(DATASET EXCERPT):
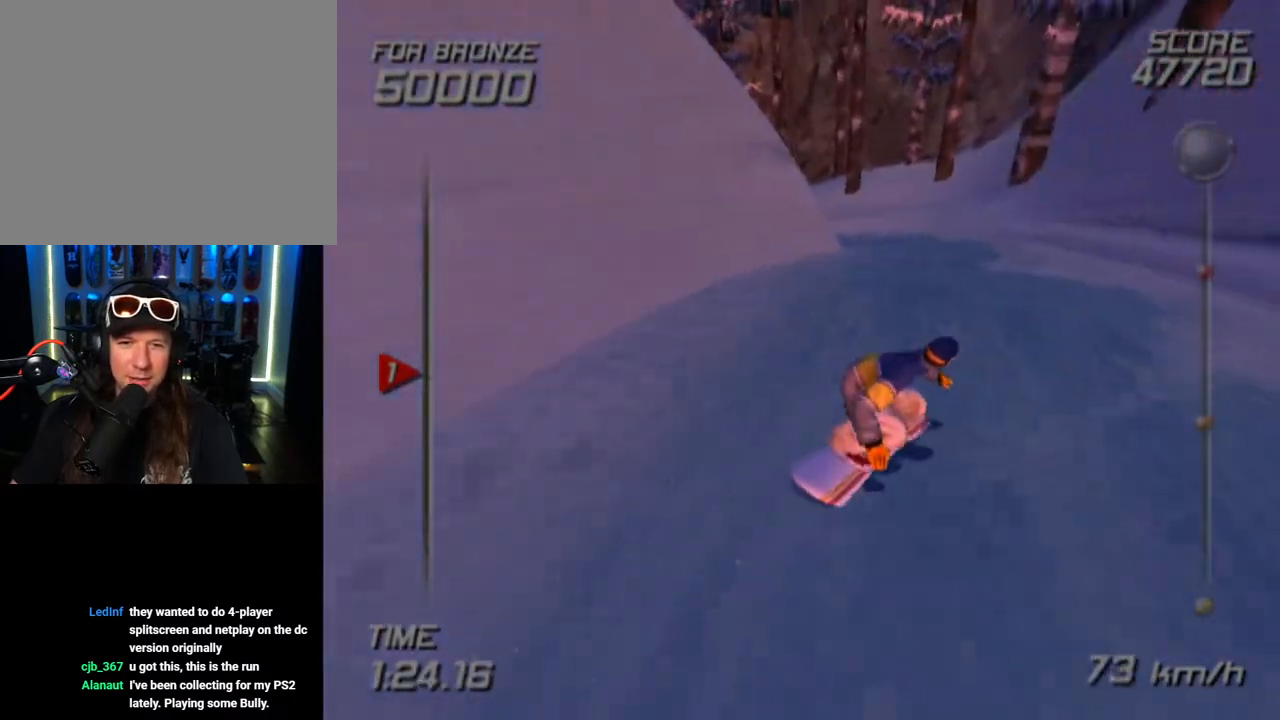
{"buttons": [], "left_stick": "up-left", "right_stick": "center", "events": [[200, "left_stick", "up-left"]]}
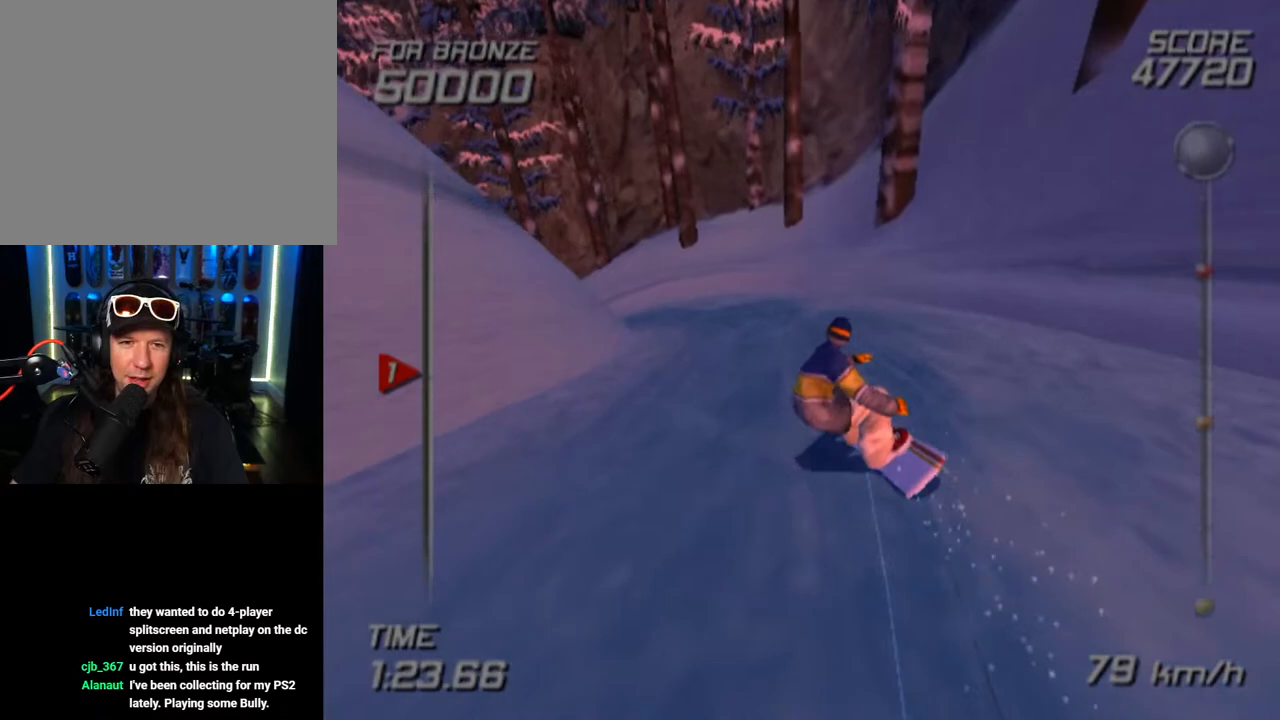
{"buttons": [], "left_stick": "up-left", "right_stick": "center", "events": []}
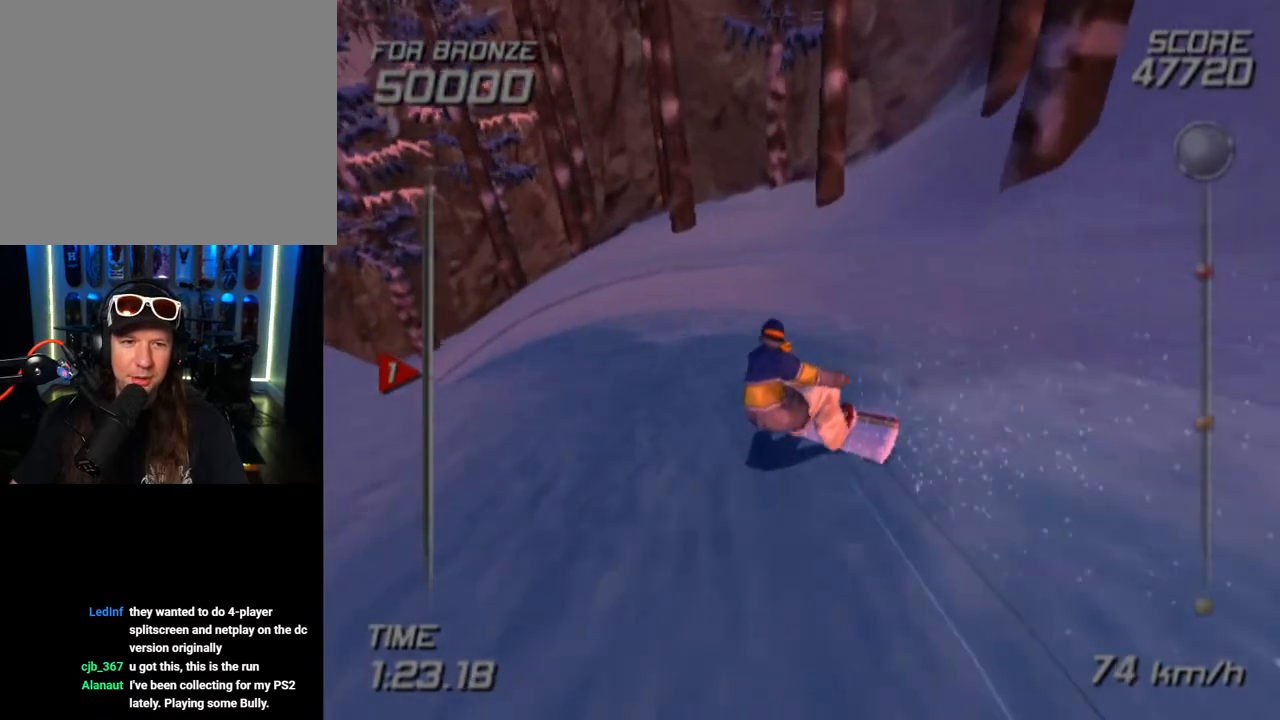
{"buttons": [], "left_stick": "up-left", "right_stick": "center", "events": []}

(WORK INSTRUCTION):
Make an exact copy of the data above, pictures excluded.

(EXERCISE SOLUTION):
{"buttons": [], "left_stick": "up-left", "right_stick": "center", "events": [[200, "left_stick", "up-left"]]}
{"buttons": [], "left_stick": "up-left", "right_stick": "center", "events": []}
{"buttons": [], "left_stick": "up-left", "right_stick": "center", "events": []}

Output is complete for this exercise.